Reproduce every record exactly.

***

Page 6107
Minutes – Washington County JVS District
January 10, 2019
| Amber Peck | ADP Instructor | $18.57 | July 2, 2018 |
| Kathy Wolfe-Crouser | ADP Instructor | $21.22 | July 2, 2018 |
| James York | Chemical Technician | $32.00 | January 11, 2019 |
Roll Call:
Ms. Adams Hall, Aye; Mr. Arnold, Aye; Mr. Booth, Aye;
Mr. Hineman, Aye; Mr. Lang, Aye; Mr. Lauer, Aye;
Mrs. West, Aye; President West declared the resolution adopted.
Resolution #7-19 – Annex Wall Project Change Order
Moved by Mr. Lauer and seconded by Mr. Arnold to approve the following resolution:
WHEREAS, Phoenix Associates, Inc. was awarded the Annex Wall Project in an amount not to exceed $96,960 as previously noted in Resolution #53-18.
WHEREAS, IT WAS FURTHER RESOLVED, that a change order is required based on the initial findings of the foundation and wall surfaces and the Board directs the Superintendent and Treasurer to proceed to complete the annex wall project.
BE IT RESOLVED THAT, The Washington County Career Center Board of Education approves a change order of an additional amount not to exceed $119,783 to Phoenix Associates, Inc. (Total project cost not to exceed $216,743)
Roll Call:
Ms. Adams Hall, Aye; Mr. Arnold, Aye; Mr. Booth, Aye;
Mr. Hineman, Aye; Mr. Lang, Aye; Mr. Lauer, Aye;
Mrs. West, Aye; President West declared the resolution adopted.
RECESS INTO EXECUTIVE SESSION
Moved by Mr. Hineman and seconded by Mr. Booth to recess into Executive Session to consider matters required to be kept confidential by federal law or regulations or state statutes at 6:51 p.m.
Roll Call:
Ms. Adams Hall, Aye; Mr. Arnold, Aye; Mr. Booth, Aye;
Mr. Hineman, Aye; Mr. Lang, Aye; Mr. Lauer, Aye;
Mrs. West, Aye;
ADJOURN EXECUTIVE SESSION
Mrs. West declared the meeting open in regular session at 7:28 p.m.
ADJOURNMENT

***

▸ OUTPUT OF THE EXERCISE
Page 6107
Minutes – Washington County JVS District
January 10, 2019
| Amber Peck | ADP Instructor | $18.57 | July 2, 2018 |
| Kathy Wolfe-Crouser | ADP Instructor | $21.22 | July 2, 2018 |
| James York | Chemical Technician | $32.00 | January 11, 2019 |
Roll Call:
Ms. Adams Hall, Aye; Mr. Arnold, Aye; Mr. Booth, Aye;
Mr. Hineman, Aye; Mr. Lang, Aye; Mr. Lauer, Aye;
Mrs. West, Aye; President West declared the resolution adopted.
Resolution #7-19 – Annex Wall Project Change Order
Moved by Mr. Lauer and seconded by Mr. Arnold to approve the following resolution:
WHEREAS, Phoenix Associates, Inc. was awarded the Annex Wall Project in an amount not to exceed $96,960 as previously noted in Resolution #53-18.
WHEREAS, IT WAS FURTHER RESOLVED, that a change order is required based on the initial findings of the foundation and wall surfaces and the Board directs the Superintendent and Treasurer to proceed to complete the annex wall project.
BE IT RESOLVED THAT, The Washington County Career Center Board of Education approves a change order of an additional amount not to exceed $119,783 to Phoenix Associates, Inc. (Total project cost not to exceed $216,743)
Roll Call:
Ms. Adams Hall, Aye; Mr. Arnold, Aye; Mr. Booth, Aye;
Mr. Hineman, Aye; Mr. Lang, Aye; Mr. Lauer, Aye;
Mrs. West, Aye; President West declared the resolution adopted.
RECESS INTO EXECUTIVE SESSION
Moved by Mr. Hineman and seconded by Mr. Booth to recess into Executive Session to consider matters required to be kept confidential by federal law or regulations or state statutes at 6:51 p.m.
Roll Call:
Ms. Adams Hall, Aye; Mr. Arnold, Aye; Mr. Booth, Aye;
Mr. Hineman, Aye; Mr. Lang, Aye; Mr. Lauer, Aye;
Mrs. West, Aye;
ADJOURN EXECUTIVE SESSION
Mrs. West declared the meeting open in regular session at 7:28 p.m.
ADJOURNMENT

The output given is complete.